Records supplied:
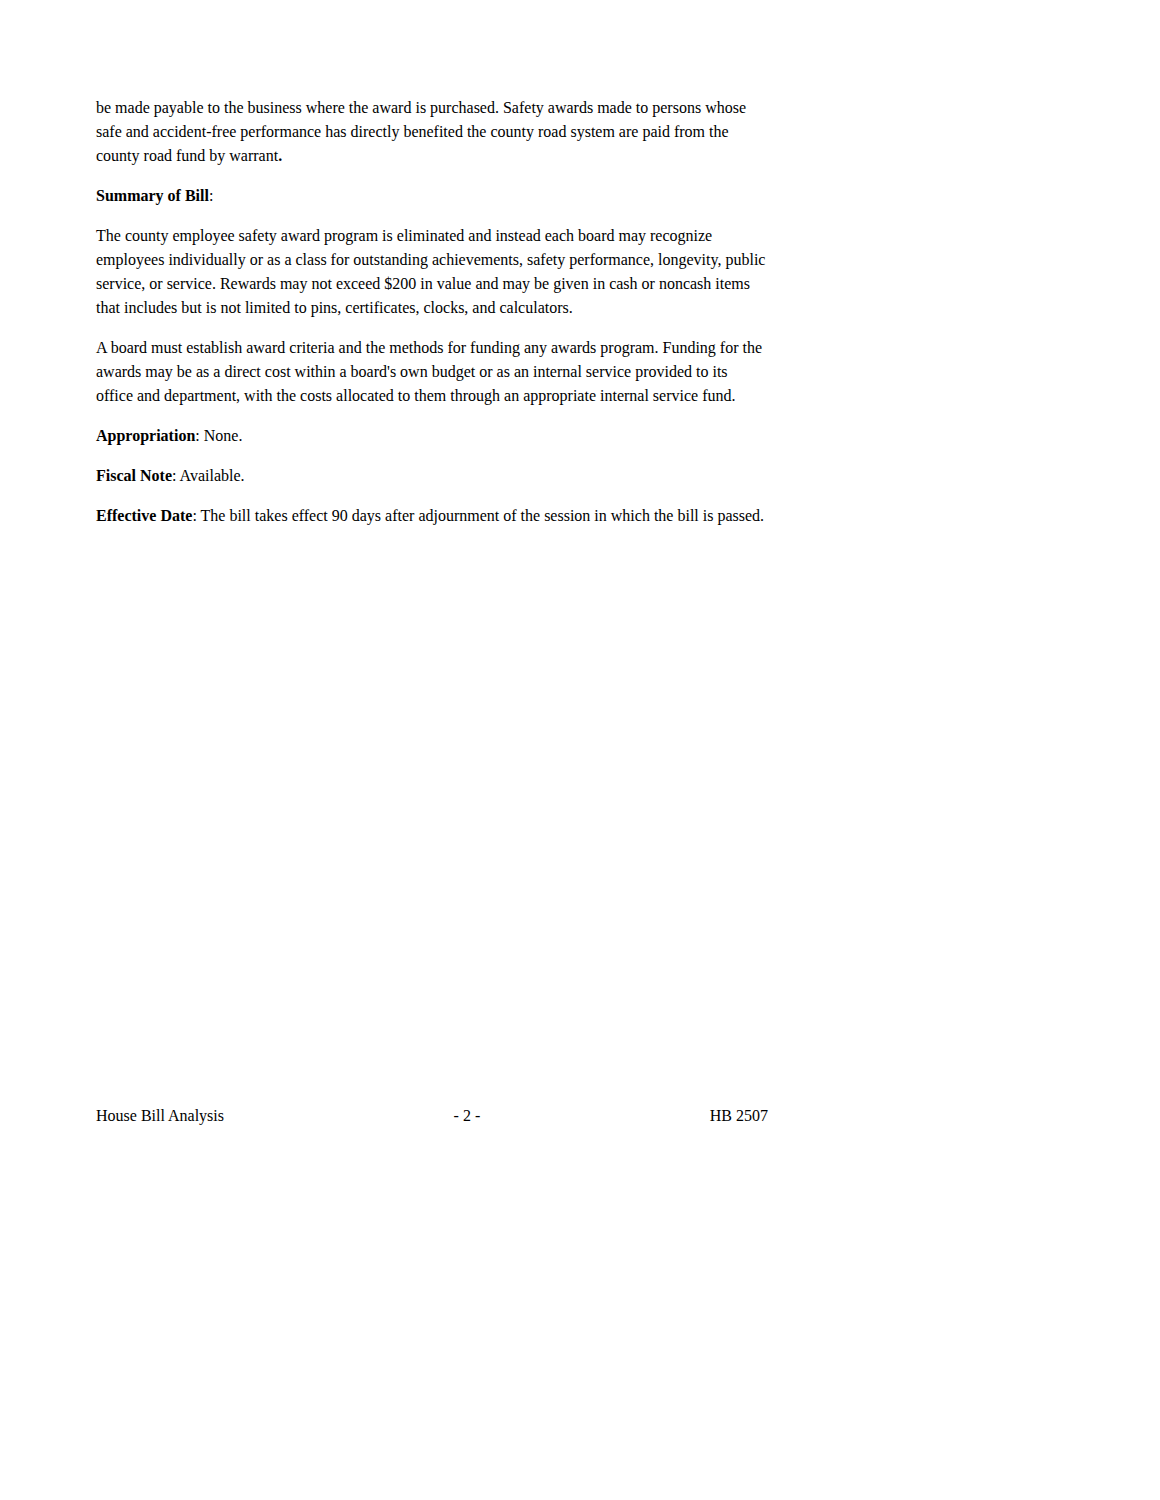be made payable to the business where the award is purchased. Safety awards made to persons whose safe and accident-free performance has directly benefited the county road system are paid from the county road fund by warrant.
Summary of Bill:
The county employee safety award program is eliminated and instead each board may recognize employees individually or as a class for outstanding achievements, safety performance, longevity, public service, or service. Rewards may not exceed $200 in value and may be given in cash or noncash items that includes but is not limited to pins, certificates, clocks, and calculators.
A board must establish award criteria and the methods for funding any awards program. Funding for the awards may be as a direct cost within a board's own budget or as an internal service provided to its office and department, with the costs allocated to them through an appropriate internal service fund.
Appropriation: None.
Fiscal Note: Available.
Effective Date: The bill takes effect 90 days after adjournment of the session in which the bill is passed.
House Bill Analysis - 2 - HB 2507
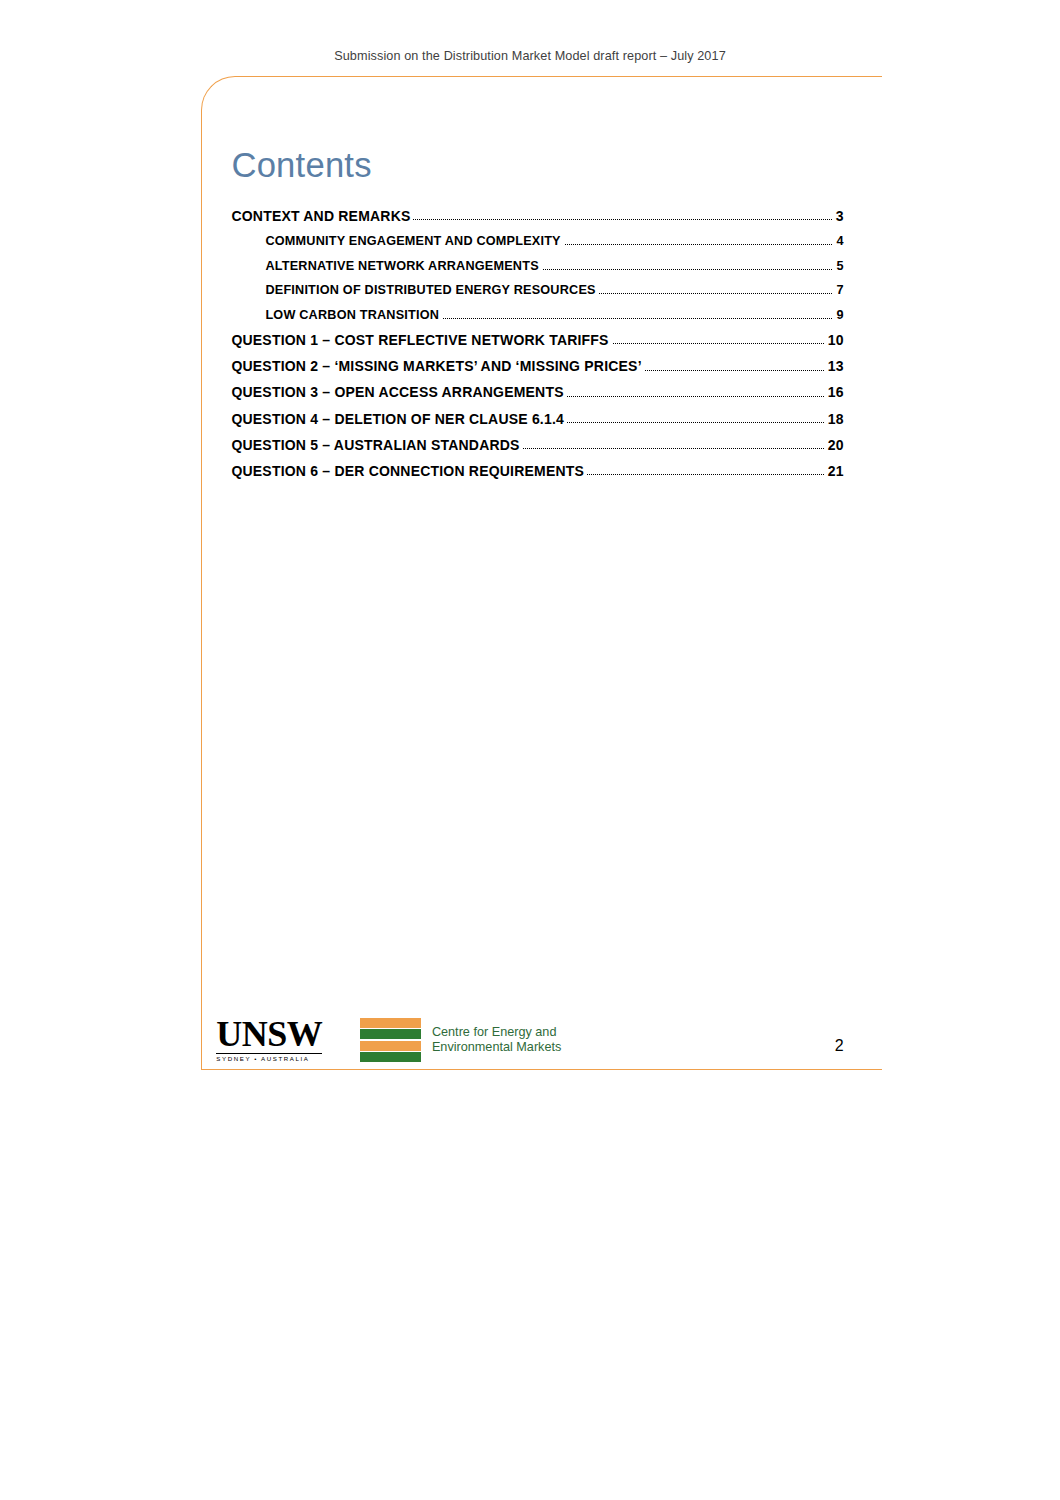Submission on the Distribution Market Model draft report – July 2017
Contents
CONTEXT AND REMARKS 3
COMMUNITY ENGAGEMENT AND COMPLEXITY 4
ALTERNATIVE NETWORK ARRANGEMENTS 5
DEFINITION OF DISTRIBUTED ENERGY RESOURCES 7
LOW CARBON TRANSITION 9
QUESTION 1 – COST REFLECTIVE NETWORK TARIFFS 10
QUESTION 2 – ‘MISSING MARKETS’ AND ‘MISSING PRICES’ 13
QUESTION 3 – OPEN ACCESS ARRANGEMENTS 16
QUESTION 4 – DELETION OF NER CLAUSE 6.1.4 18
QUESTION 5 – AUSTRALIAN STANDARDS 20
QUESTION 6 – DER CONNECTION REQUIREMENTS 21
UNSW
SYDNEY • AUSTRALIA
Centre for Energy and
Environmental Markets
2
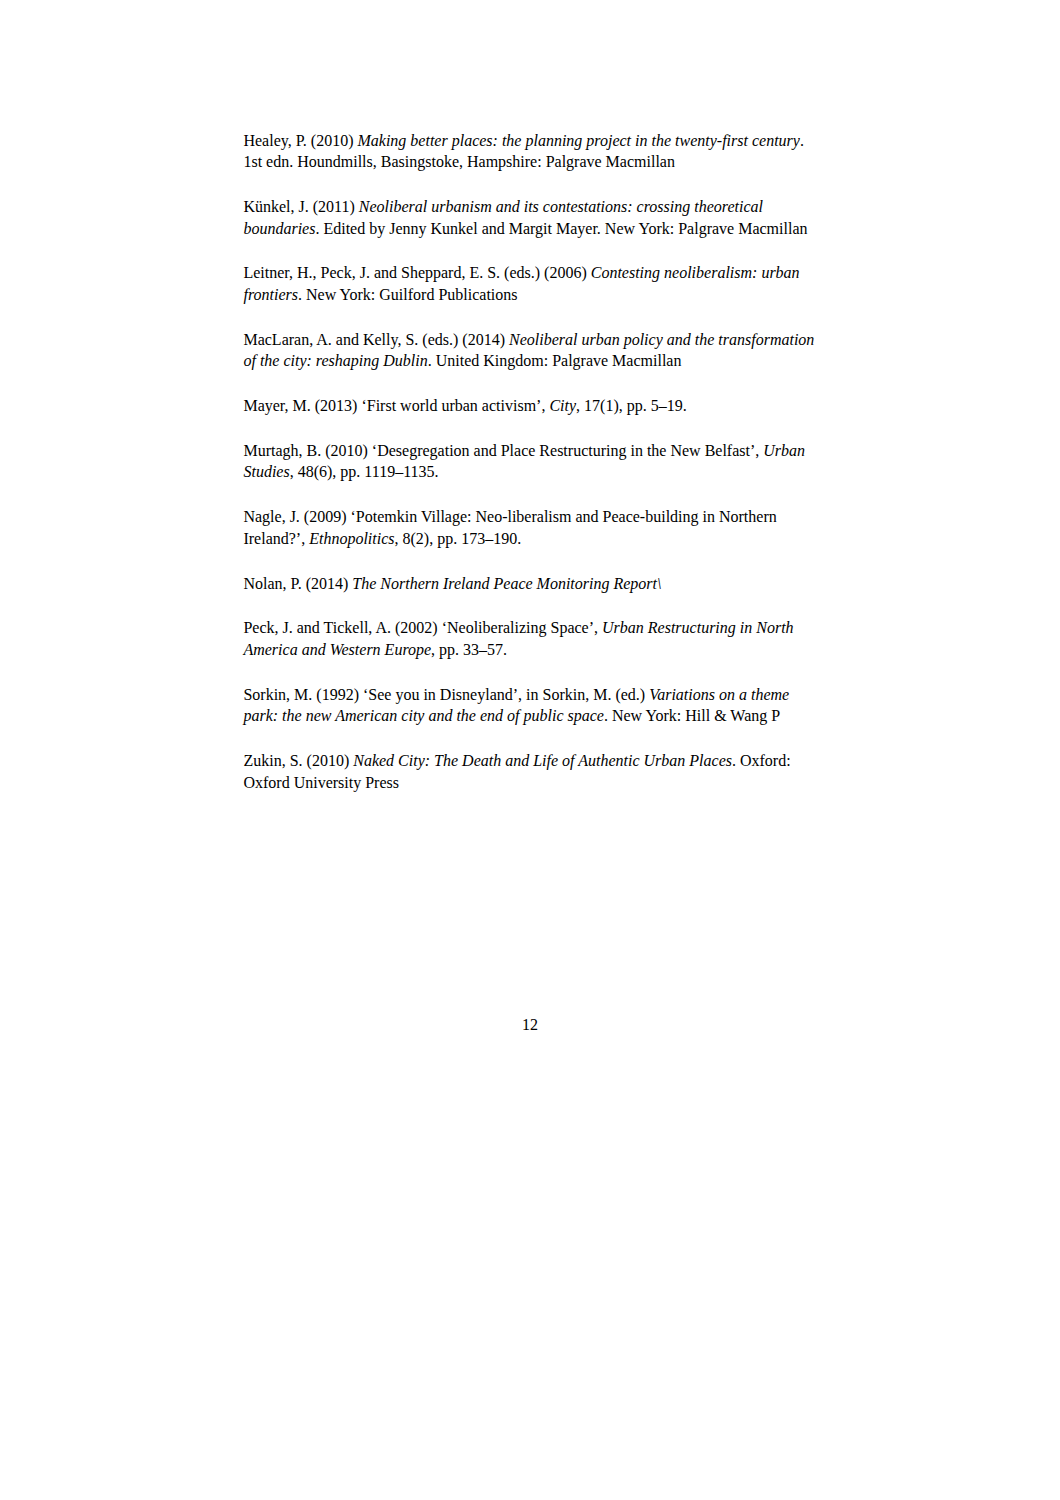Healey, P. (2010) Making better places: the planning project in the twenty-first century. 1st edn. Houndmills, Basingstoke, Hampshire: Palgrave Macmillan
Künkel, J. (2011) Neoliberal urbanism and its contestations: crossing theoretical boundaries. Edited by Jenny Kunkel and Margit Mayer. New York: Palgrave Macmillan
Leitner, H., Peck, J. and Sheppard, E. S. (eds.) (2006) Contesting neoliberalism: urban frontiers. New York: Guilford Publications
MacLaran, A. and Kelly, S. (eds.) (2014) Neoliberal urban policy and the transformation of the city: reshaping Dublin. United Kingdom: Palgrave Macmillan
Mayer, M. (2013) ‘First world urban activism’, City, 17(1), pp. 5–19.
Murtagh, B. (2010) ‘Desegregation and Place Restructuring in the New Belfast’, Urban Studies, 48(6), pp. 1119–1135.
Nagle, J. (2009) ‘Potemkin Village: Neo-liberalism and Peace-building in Northern Ireland?’, Ethnopolitics, 8(2), pp. 173–190.
Nolan, P. (2014) The Northern Ireland Peace Monitoring Report\
Peck, J. and Tickell, A. (2002) ‘Neoliberalizing Space’, Urban Restructuring in North America and Western Europe, pp. 33–57.
Sorkin, M. (1992) ‘See you in Disneyland’, in Sorkin, M. (ed.) Variations on a theme park: the new American city and the end of public space. New York: Hill & Wang P
Zukin, S. (2010) Naked City: The Death and Life of Authentic Urban Places. Oxford: Oxford University Press
12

Work request: Nothing from before the line containing "Nolan, P. (2014)" should appear; copy that line and each one after it through the last line of the entries, exactly.

Result of the task:
Nolan, P. (2014) The Northern Ireland Peace Monitoring Report\
Peck, J. and Tickell, A. (2002) ‘Neoliberalizing Space’, Urban Restructuring in North America and Western Europe, pp. 33–57.
Sorkin, M. (1992) ‘See you in Disneyland’, in Sorkin, M. (ed.) Variations on a theme park: the new American city and the end of public space. New York: Hill & Wang P
Zukin, S. (2010) Naked City: The Death and Life of Authentic Urban Places. Oxford: Oxford University Press
12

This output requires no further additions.